Reproduce the material below word for word, omitting the pictures.
━━━━━ MATERIAL TO PROCESS ━━━━━
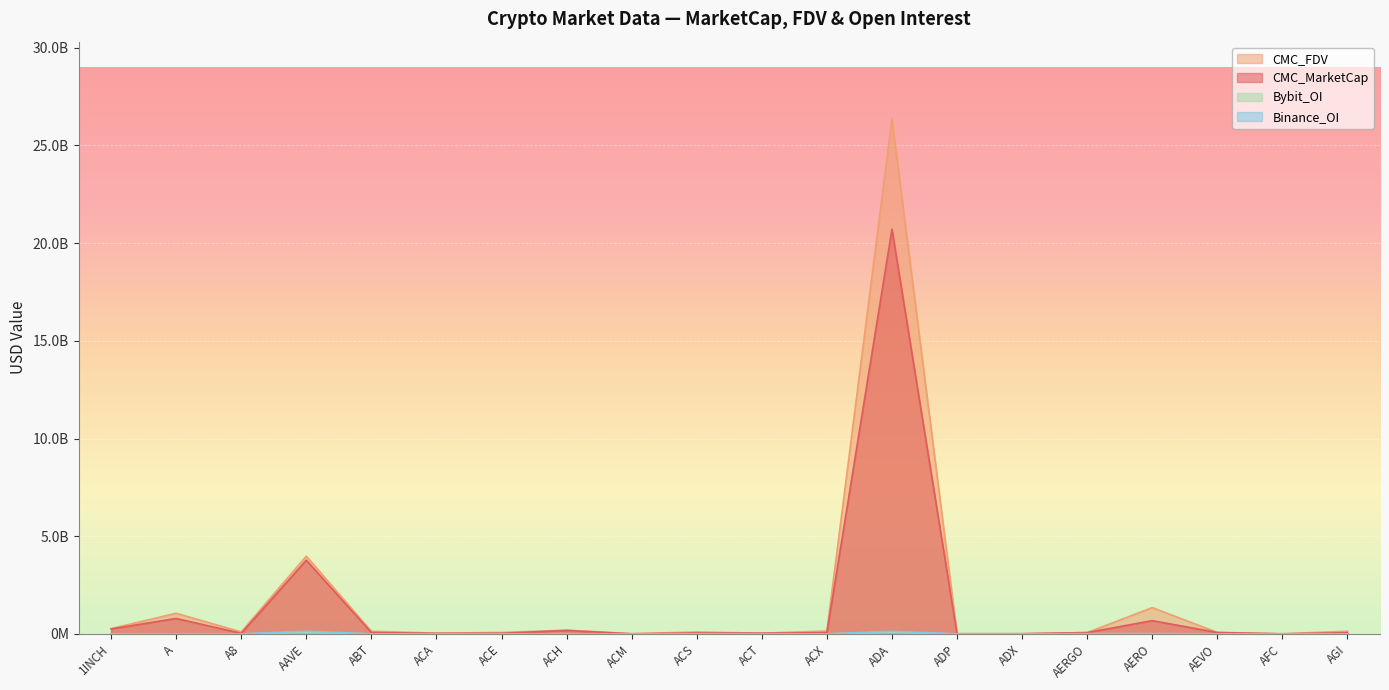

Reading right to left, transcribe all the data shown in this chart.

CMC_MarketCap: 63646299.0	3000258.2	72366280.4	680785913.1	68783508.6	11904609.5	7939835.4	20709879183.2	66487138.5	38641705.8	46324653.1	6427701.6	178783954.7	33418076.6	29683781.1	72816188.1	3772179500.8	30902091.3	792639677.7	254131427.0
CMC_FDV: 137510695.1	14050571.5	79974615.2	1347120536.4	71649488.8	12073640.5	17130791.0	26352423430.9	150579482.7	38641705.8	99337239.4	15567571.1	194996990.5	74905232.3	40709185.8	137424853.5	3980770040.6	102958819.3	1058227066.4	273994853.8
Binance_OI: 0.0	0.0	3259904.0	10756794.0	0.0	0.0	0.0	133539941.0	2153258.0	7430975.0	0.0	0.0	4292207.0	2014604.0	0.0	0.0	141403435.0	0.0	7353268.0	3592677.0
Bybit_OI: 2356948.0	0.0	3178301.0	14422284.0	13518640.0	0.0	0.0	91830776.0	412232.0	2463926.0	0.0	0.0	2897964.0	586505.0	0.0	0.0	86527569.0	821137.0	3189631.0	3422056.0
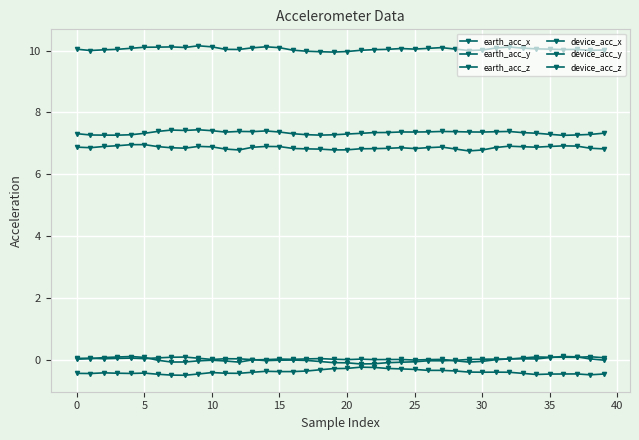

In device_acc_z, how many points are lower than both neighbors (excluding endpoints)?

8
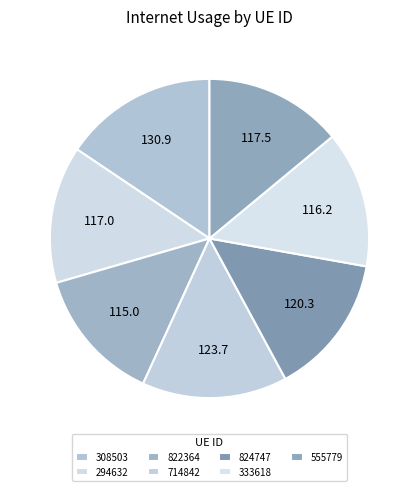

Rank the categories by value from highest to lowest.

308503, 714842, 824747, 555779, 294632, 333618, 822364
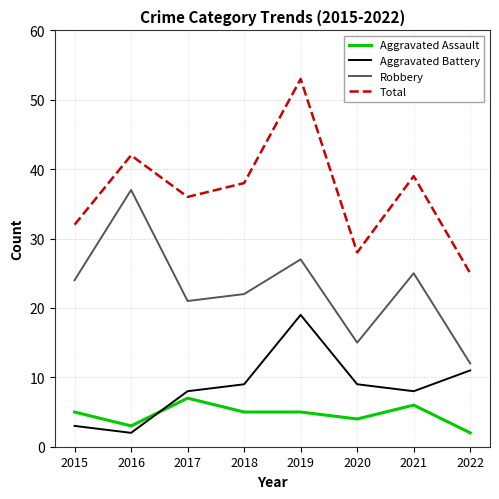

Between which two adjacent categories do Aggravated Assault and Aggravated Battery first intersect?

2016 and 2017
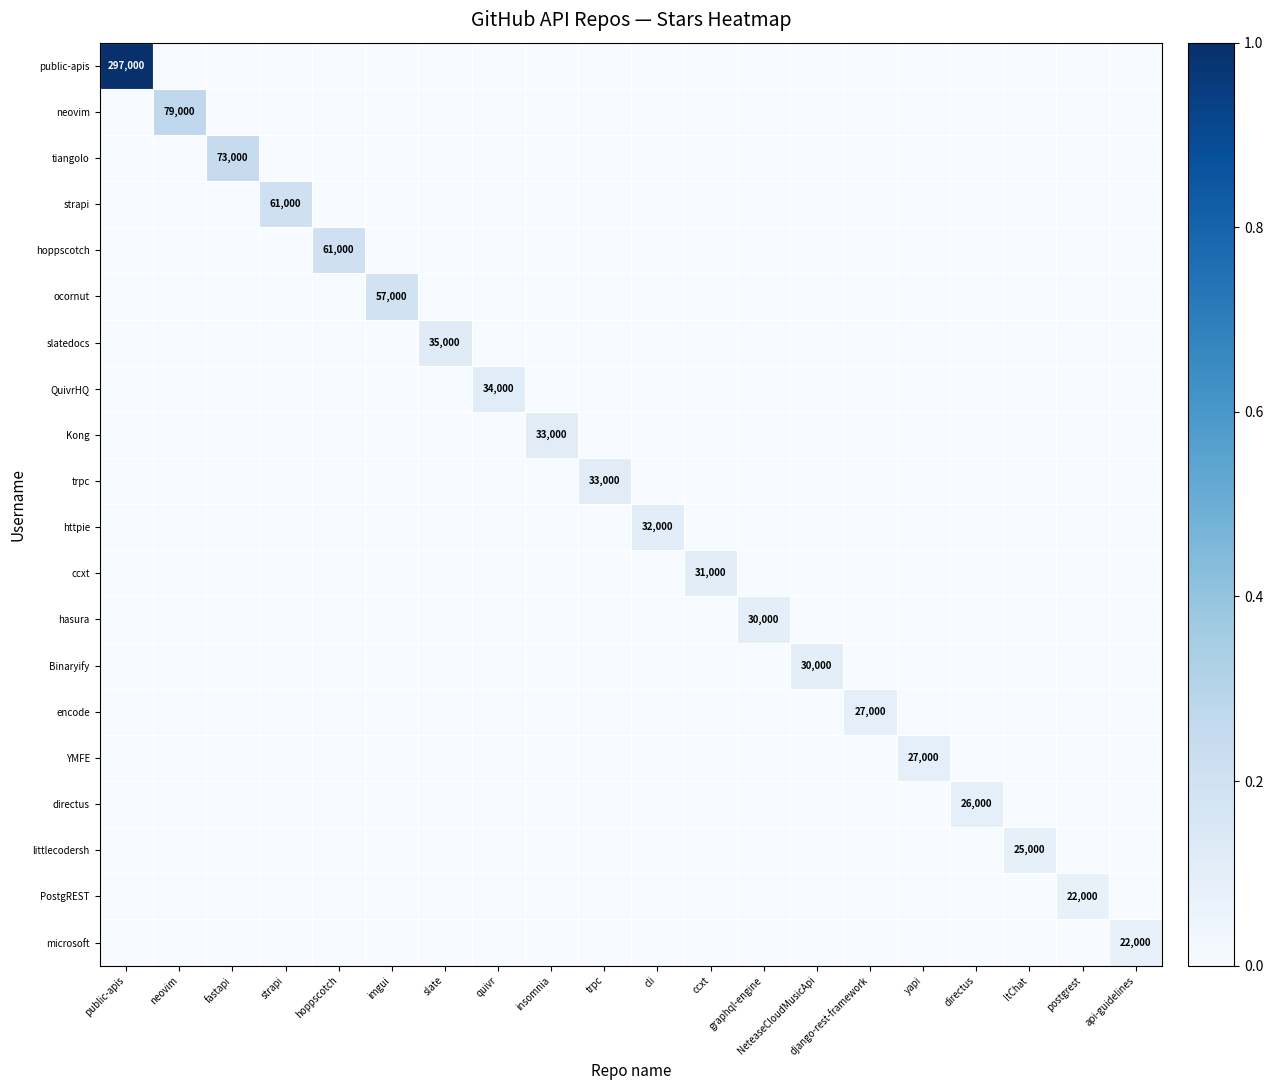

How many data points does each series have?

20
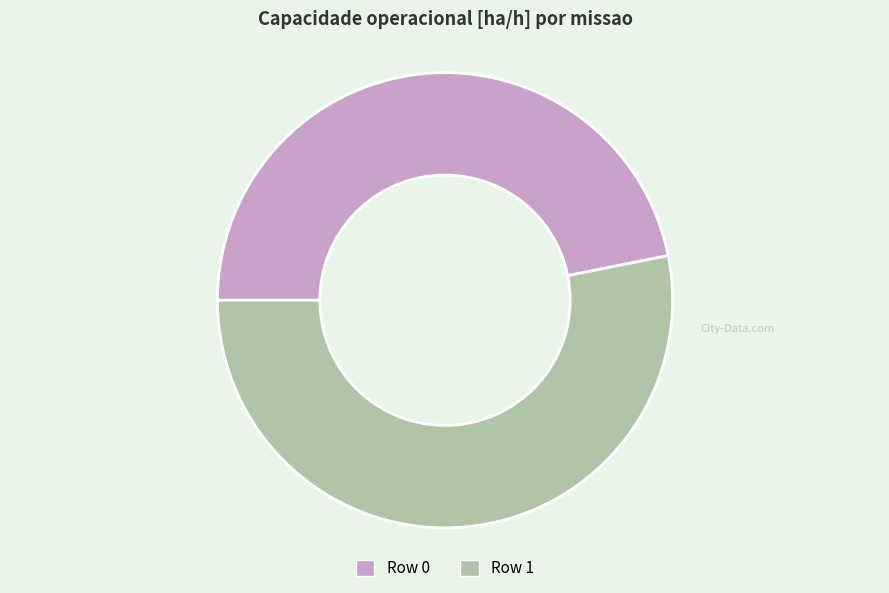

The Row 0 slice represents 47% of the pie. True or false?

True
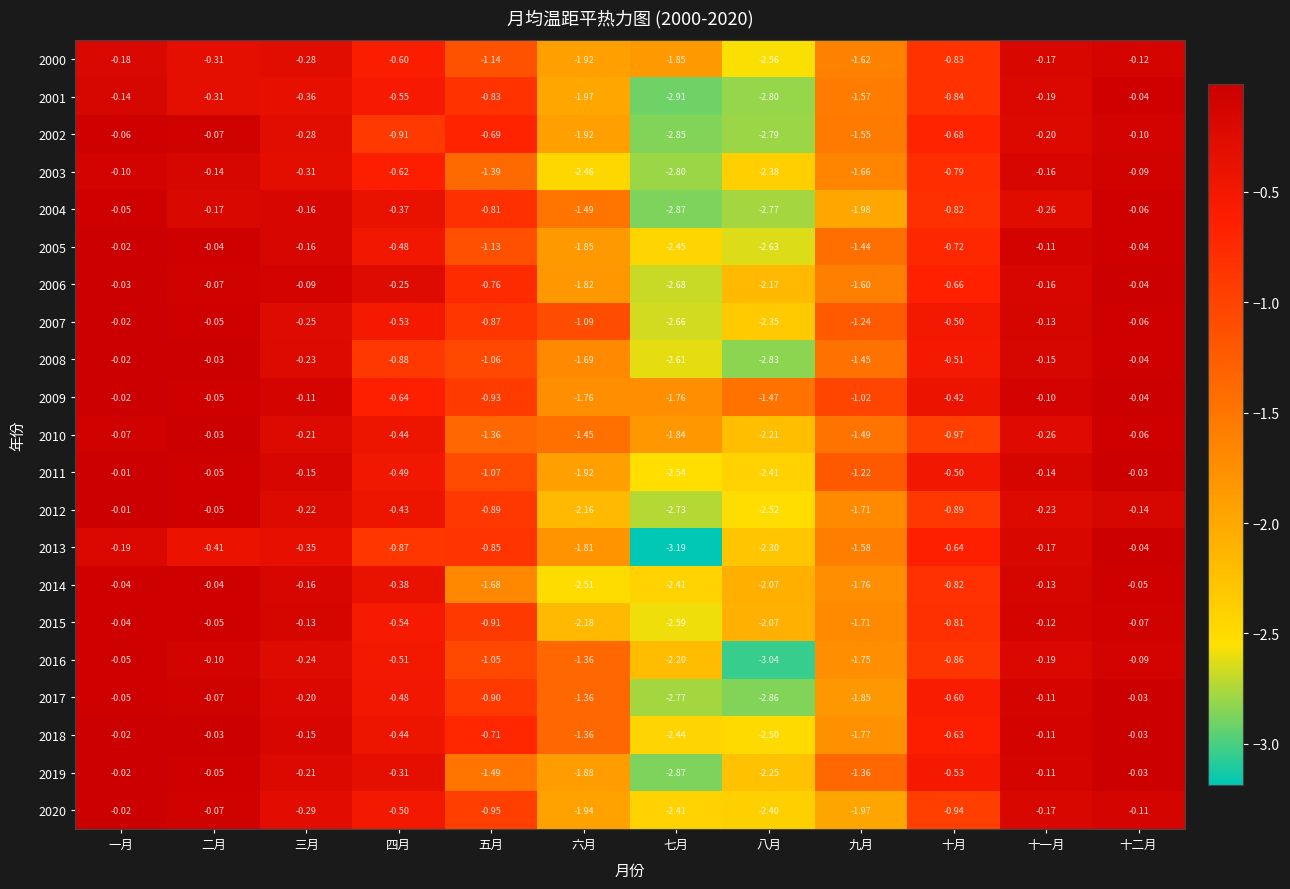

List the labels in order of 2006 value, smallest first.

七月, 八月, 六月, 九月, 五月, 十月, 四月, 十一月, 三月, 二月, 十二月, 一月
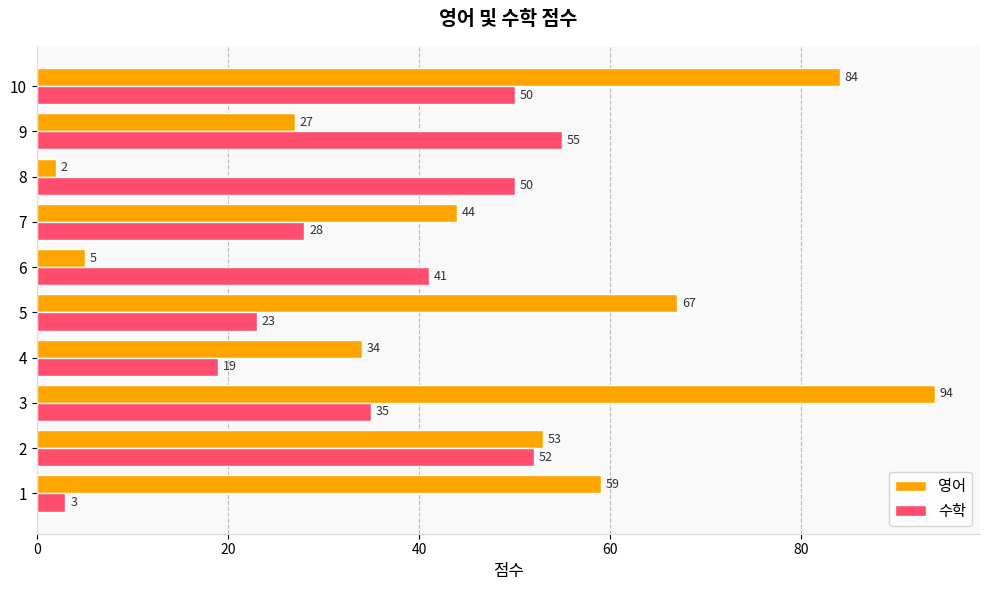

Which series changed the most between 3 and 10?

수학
━━━━━
[PROBLEM SOLUTION]
Reading right to left, transcribe all the data shown in this chart.

CMC_MarketCap: 63646299.0	3000258.2	72366280.4	680785913.1	68783508.6	11904609.5	7939835.4	20709879183.2	66487138.5	38641705.8	46324653.1	6427701.6	178783954.7	33418076.6	29683781.1	72816188.1	3772179500.8	30902091.3	792639677.7	254131427.0
CMC_FDV: 137510695.1	14050571.5	79974615.2	1347120536.4	71649488.8	12073640.5	17130791.0	26352423430.9	150579482.7	38641705.8	99337239.4	15567571.1	194996990.5	74905232.3	40709185.8	137424853.5	3980770040.6	102958819.3	1058227066.4	273994853.8
Binance_OI: 0.0	0.0	3259904.0	10756794.0	0.0	0.0	0.0	133539941.0	2153258.0	7430975.0	0.0	0.0	4292207.0	2014604.0	0.0	0.0	141403435.0	0.0	7353268.0	3592677.0
Bybit_OI: 2356948.0	0.0	3178301.0	14422284.0	13518640.0	0.0	0.0	91830776.0	412232.0	2463926.0	0.0	0.0	2897964.0	586505.0	0.0	0.0	86527569.0	821137.0	3189631.0	3422056.0

In device_acc_z, how many points are lower than both neighbors (excluding endpoints)?

8

Rank the categories by value from highest to lowest.

308503, 714842, 824747, 555779, 294632, 333618, 822364

Between which two adjacent categories do Aggravated Assault and Aggravated Battery first intersect?

2016 and 2017

How many data points does each series have?

20

The Row 0 slice represents 47% of the pie. True or false?

True

List the labels in order of 2006 value, smallest first.

七月, 八月, 六月, 九月, 五月, 十月, 四月, 十一月, 三月, 二月, 十二月, 一月

Which series changed the most between 3 and 10?

수학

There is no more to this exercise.